In an effort to stem the obesity epidemic, New York City Mayor Michael Bloomberg is proposing a ban on the sale of soft drinks larger than 16 ounces. The idea has yet to be voted on, but the people who will be deciding the measure, the New York City Board of Health, are all appointees of the mayor.
Furthermore, the city has already made it illegal for restaurants to prepare foods using trans fats. So it's likely the measure will pass.
Is that a good idea? The answer is the same as it is in so many questions America is grappling with these days: it depends on how you view the role of government. Does the government have the right to take away a person's freedom to choose if they don't make the right choice? Many would say yes, in some cases. So where do you draw the line?
There is no doubt that sodas are arguably the worst thing you can put in your body on a regular basis. They have been directly linked to obesity. The main ingredient in soda is high fructose corn syrup, which has been labeled by many health experts as the chief source of the obesity problem in our country.
Those experts say high fructose corn syrup is addicting, and as such, the consumer always wants more, never reaches a point of satisfaction, and craves other highly sweetened foods.
Sodas are just empty calories. That means they have no nutritional value whatsoever. They really are awful. People should not drink soda, especially the large ones.
But does that mean we should make them illegal?
According to research conducted by Yale University, people will eat or drink what is put in front of them. They will not only consume that item, but also the quantity of the item served. So the thinking is, if it's out there, people will consume it.

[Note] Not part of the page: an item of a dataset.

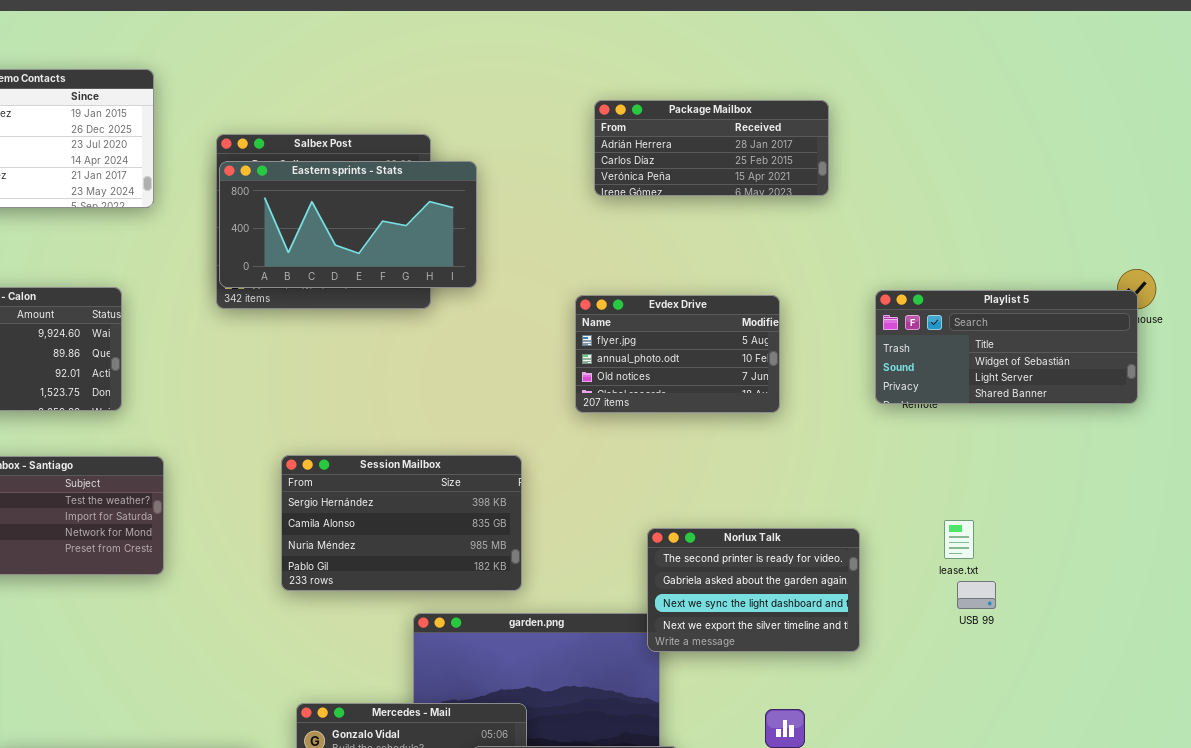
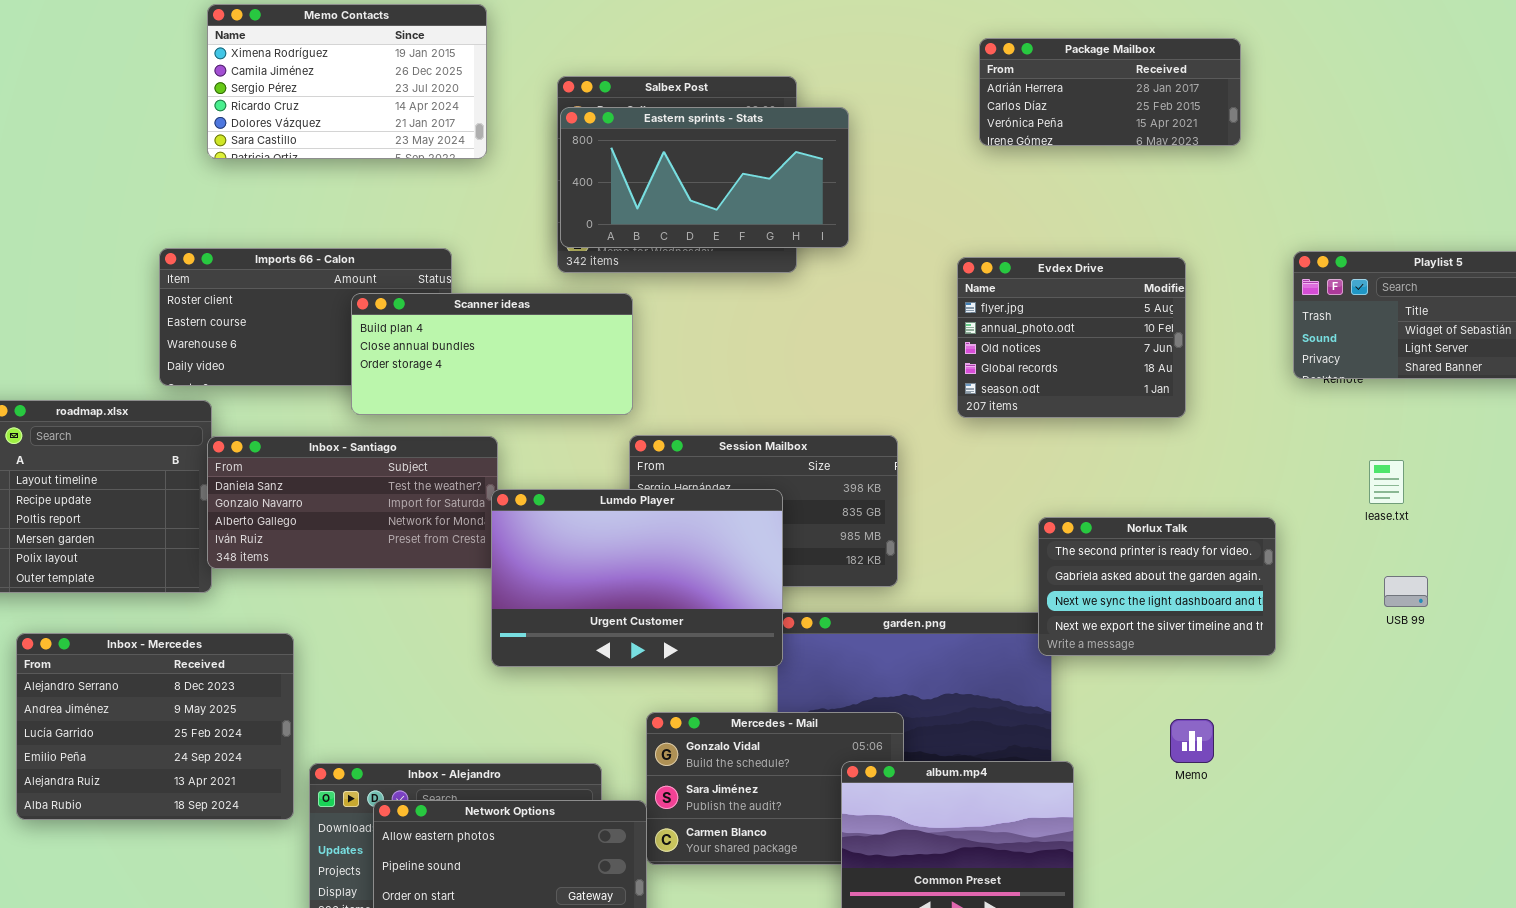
Evdex Drive: [575,295,780,413] -> [957,257,1186,418], resized
Scanner ideas: none -> [351,293,633,415], opened
Lumdo Player: none -> [491,489,783,667], opened
lease.txt: [944,520,974,559] -> [1369,460,1404,504], moved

But again, does that mean the government should pass a law saying we can't have it?
And here's the really big question: where does it stop? Just think about doughnuts, candy bars, pork rinds, sugary cereals, the list goes on. Where do we draw the line?
Of course, if someone wants to drink more than 16 ounces they can just buy more of the smaller containers, so if a person wants the stuff badly enough, they'll get it.

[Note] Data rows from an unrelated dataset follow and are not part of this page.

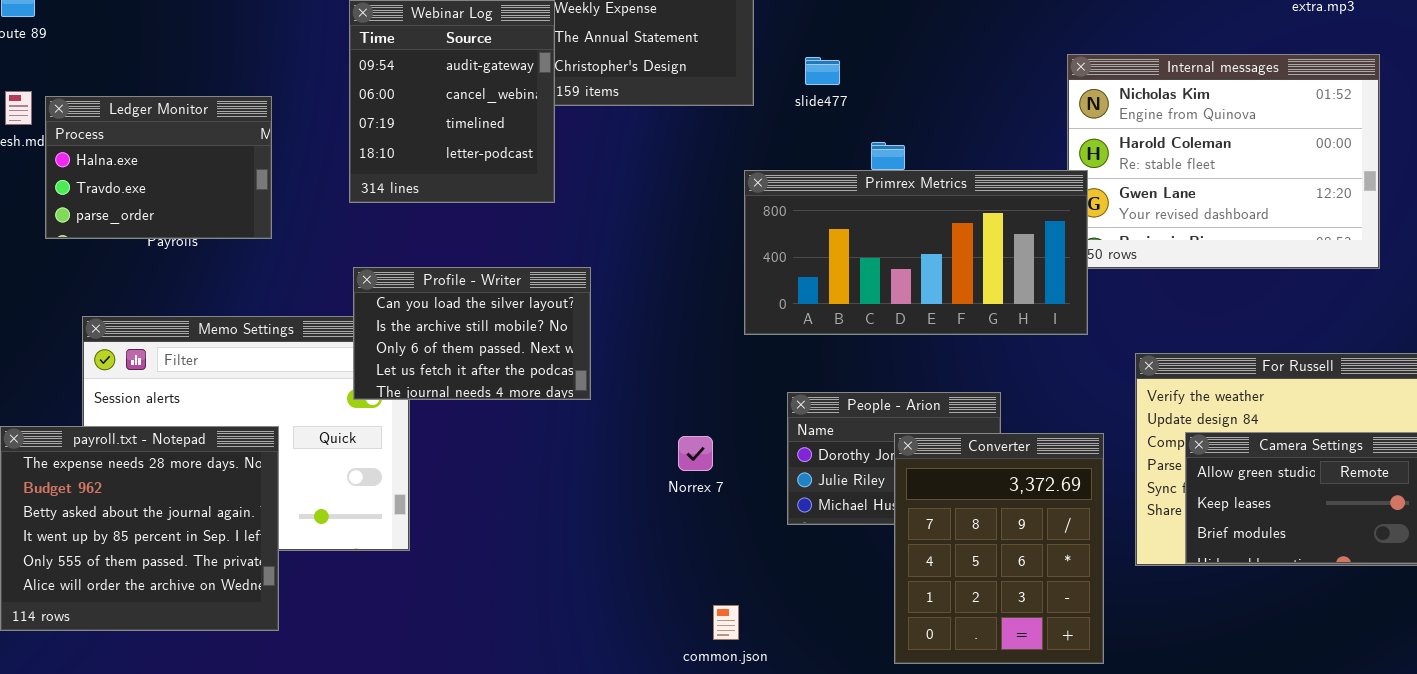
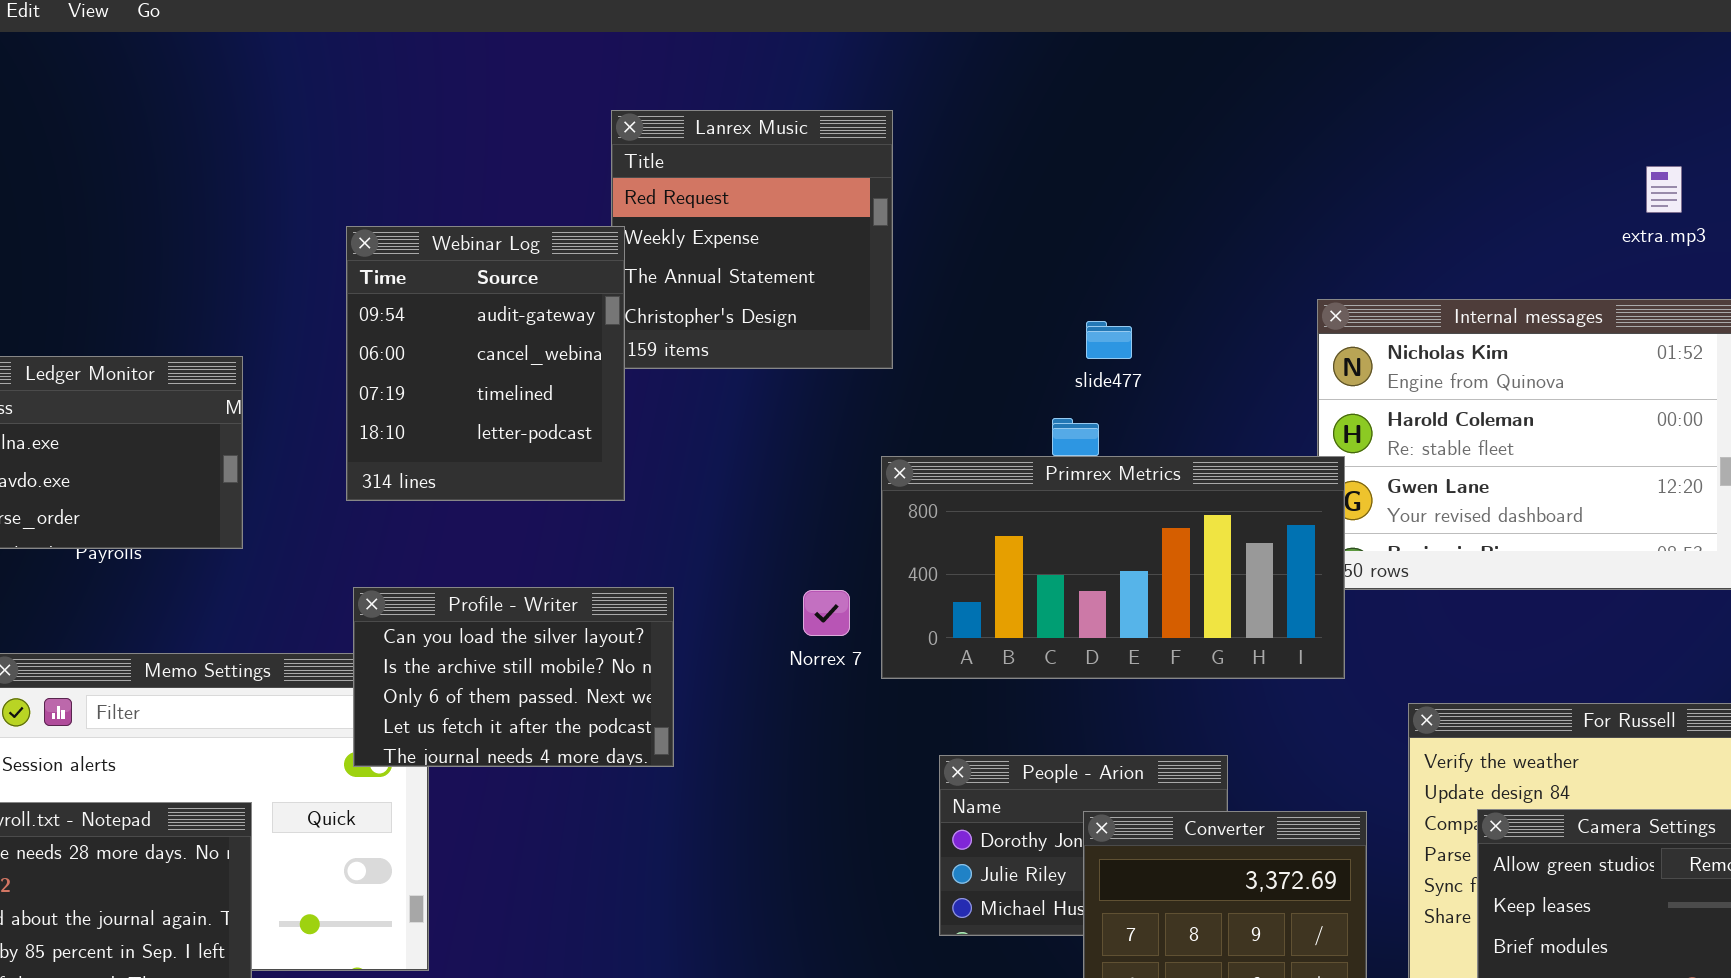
slide477: [805,57,840,85] -> [1086,321,1132,359], moved
Norrex 7: [678,436,713,471] -> [803,590,850,636], moved

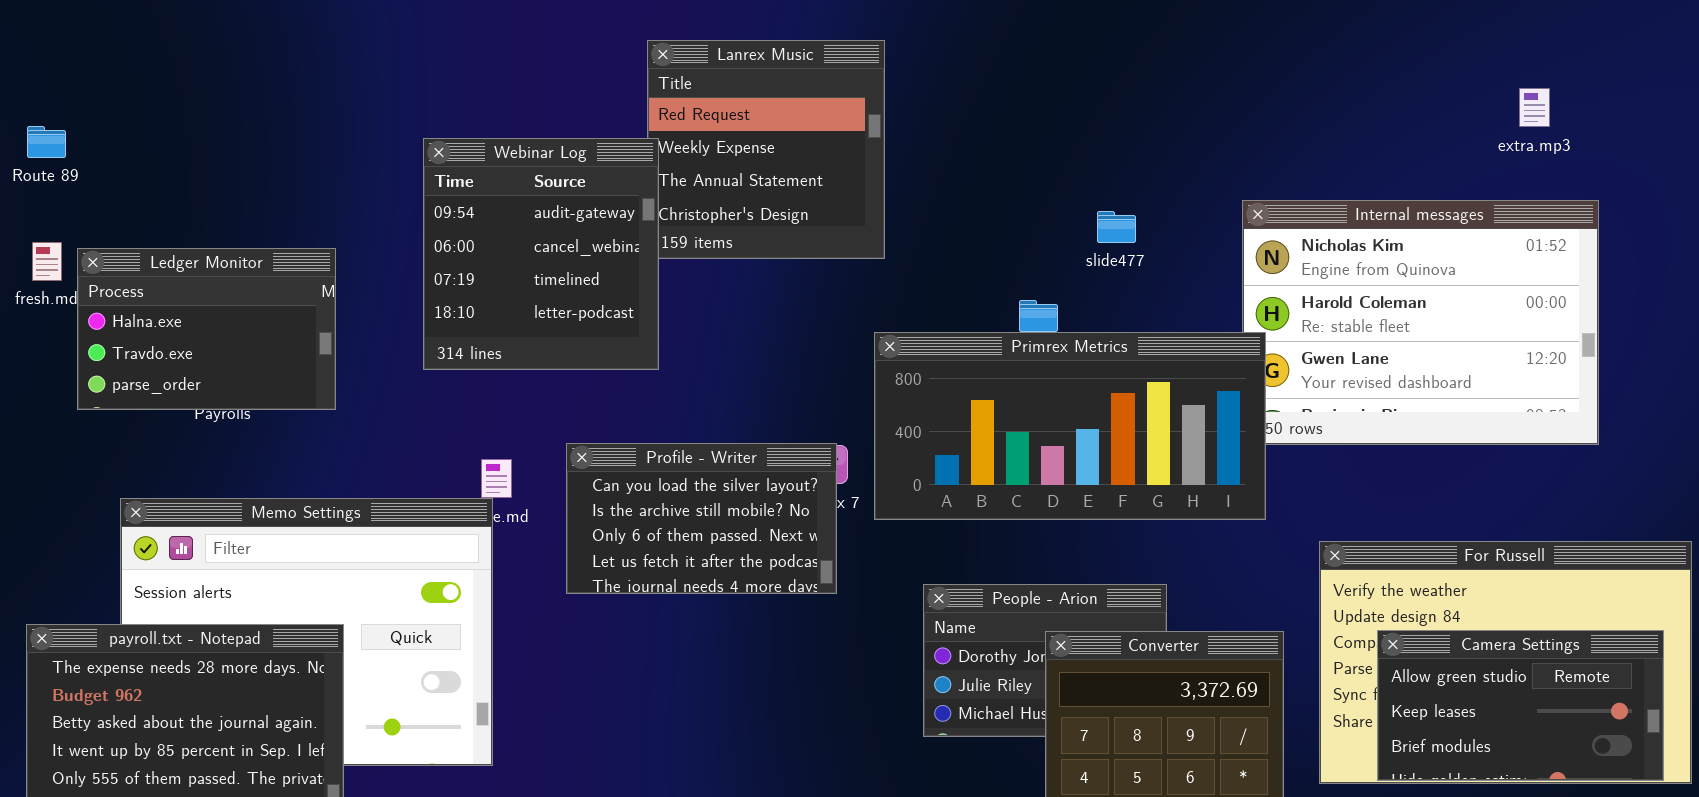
slide477: [1086,321,1132,359] -> [1097,211,1136,243], moved
Profile - Writer: [353,587,674,767] -> [566,443,837,594], moved

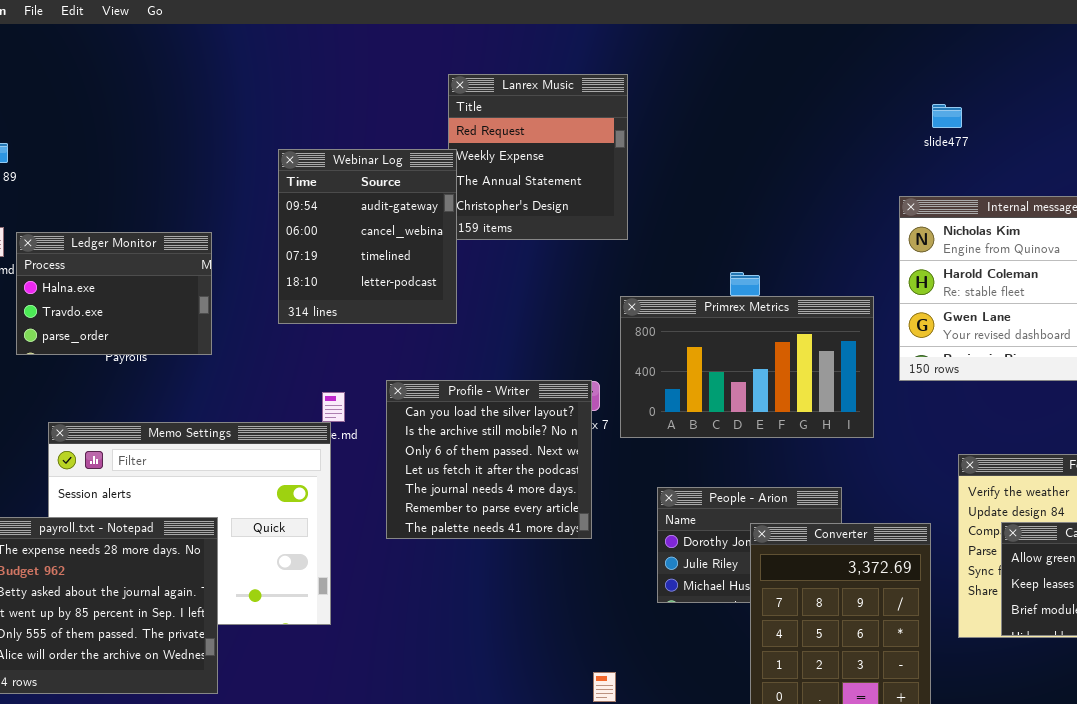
slide477: [1097,211,1136,243] -> [932,104,962,128], moved
Primrex Metrics: [874,332,1266,520] -> [620,296,874,438], resized
Profile - Writer: [566,443,837,594] -> [386,380,592,539], resized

There is no debating whether these large sodas are bad for your health. They're terrible. The debate then centers on whether people should educate themselves and, utilizing self-control, avoid soda voluntarily, or whether the government assumes a parental role and deprives its citizens of the right to choose because the government leaders believe citizens don't have the intelligence or self-discipline to make proper decisions on their own.